Mumbai, Aug 13: A novel project, Digital Gangetic Plain, is being implemented by IIT Kanpur to provide wireless Internet telephony to rural areas in Northern India using simple focussing antennas-- directional antennas. The pilot project was initiated by the IIT Kanpur along with MIT media labs Asia in four villages, where the IEEE`s 802.11b (standard) base system--an unlicensed technique—is used as a cheap alternative to provide rural telephony, according to the chief coordinator, Prof Pravin Bhagwat. “In the first phase, the project covered two and a half km from IIT to a primary school in Lodhar and in the second phase six and half km from the institute to an NGO in Mandana.
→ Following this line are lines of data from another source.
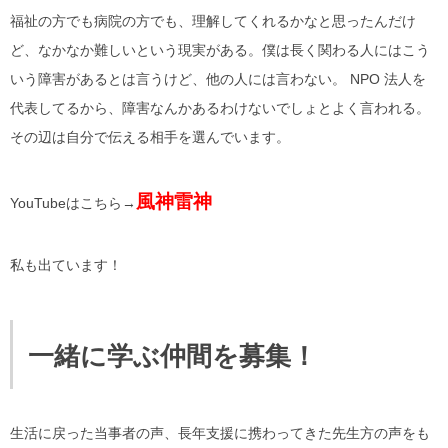
福祉の方でも病院の方でも、理解してくれるかなと思ったんだけ
ど、なかなか難しいという現実がある。僕は長く関わる人にはこう
いう障害があるとは言うけど、他の人には言わない。 NPO 法人を
代表してるから、障害なんかあるわけないでしょとよく言われる。
その辺は自分で伝える相手を選んでいます。
風神雷神
YouTubeはこちら→
私も出ています！
一緒に学ぶ仲間を募集！
生活に戻った当事者の声、長年支援に携わってきた先生方の声をも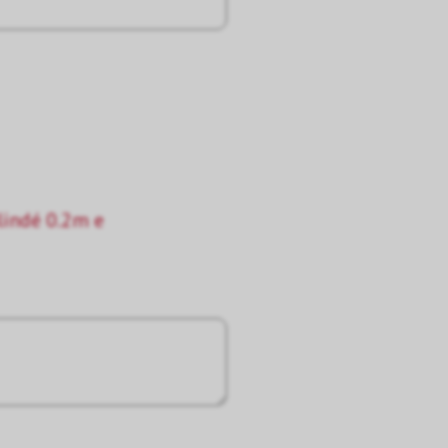
lindé 0.2m e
Both of them have shown great success and we have began the third stage covering longer distances,” Bhagwat said at the on-going international conference on Internet communication here today. IIT has also trained professionals at local levels enabling them to be on their own, he said.
The current project aims to move away from the philosophy of USO---Universal Service Obligation and try to bring down the cost through such simple but pervasive technology. Asked whether similar projects are carried out by anyone else in the country, Bhagwat said in Southern India, Prof Ashok Jhunjunwallah in IIT Chennai has been experimenting with the technology and has recently set up commercial ventures too.
In Northern India, the project taken up by IIT Kanpur is the first of its kind, he added.